Occasional crash in distributed training and prediction of DLT models due to pystan

uber / orbit

A Python package for Bayesian forecasting with object-oriented design and probabilistic models under the hood.

https://orbit-ml.readthedocs.io/en/stable/

Other

1.87k stars 134 forks source link

Occasional crash in distributed training and prediction of DLT models due to pystan #787

Closed ggerogiokas closed 10 months ago

ggerogiokas commented 2 years ago

When I run roughly 10,000 different time series, I get runs crashing for various reasons.
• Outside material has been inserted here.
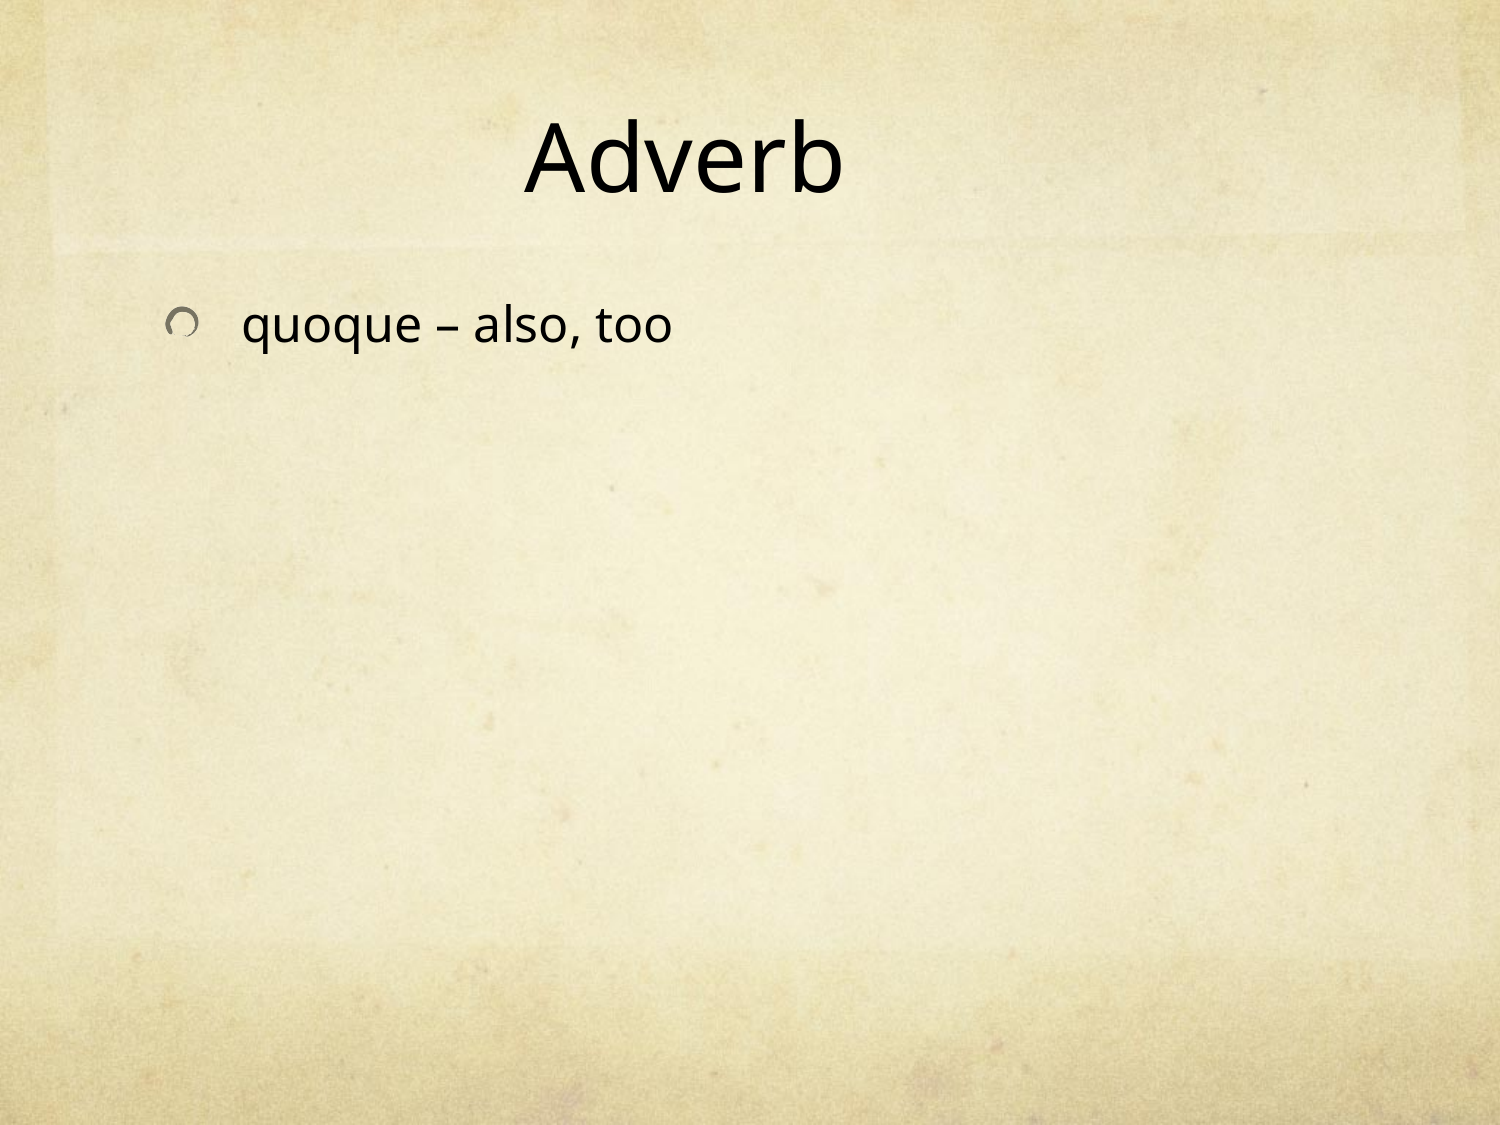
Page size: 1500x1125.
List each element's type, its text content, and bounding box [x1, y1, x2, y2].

picture [0, 0, 1500, 1125]
title Adverb [150, 82, 1350, 225]
list quoque – also, too [150, 284, 1350, 950]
They typically only relate to two errors:

pickle data was truncated or Ran out of input.

Both seem to relate to stan compilation issues.

Any tips on how to avoid these issues.

I am running on ubuntu, with python 3.8 so don't think it's an OS issue.
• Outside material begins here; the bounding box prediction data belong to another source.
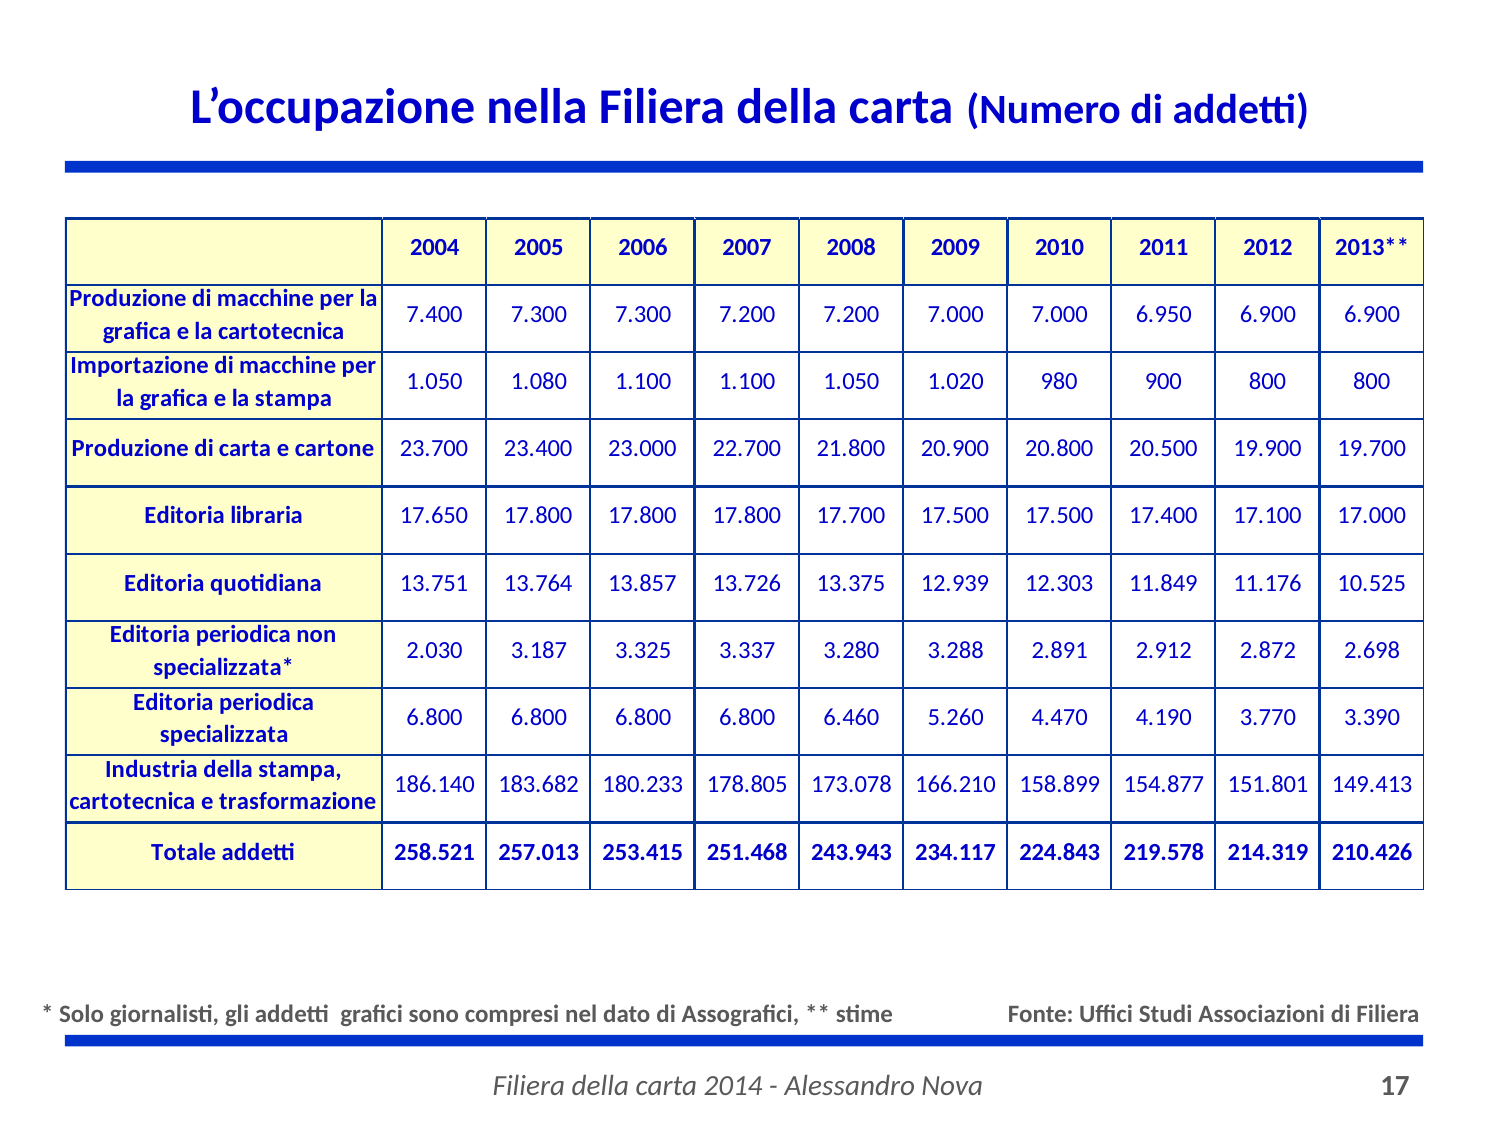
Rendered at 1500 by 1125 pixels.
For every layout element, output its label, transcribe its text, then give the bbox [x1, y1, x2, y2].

text_box Fonte: Uffici Studi Associazioni di Filiera [963, 1001, 1436, 1029]
slide_number 17 [1074, 1058, 1426, 1118]
footer Filiera della carta 2014 - Alessandro Nova [430, 1058, 1046, 1118]
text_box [64, 217, 1426, 892]
title L’occupazione nella Filiera della carta (Numero di addetti) [46, 54, 1454, 150]
text_box * Solo giornalisti, gli addetti grafici sono compresi nel dato di Assografici, ** stime [41, 1001, 963, 1029]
edwinnglabs commented 2 years ago

Can you provide some data / object snapshot when the issue happen? @ggerogiokas

ggerogiokas commented 2 years ago

Hi @edwinnglabs

Managed to find a work around. Everytime the cluster starts up I run every flavour(DLT, ETS, LGT) of orbit model. That seems to cache all the stan models I need and there are no longer any stan compilation errors when I run multiple orbit models in parallel.

Now I have issues getting good cpu utilisation. But I guess I can mention that in a new issue.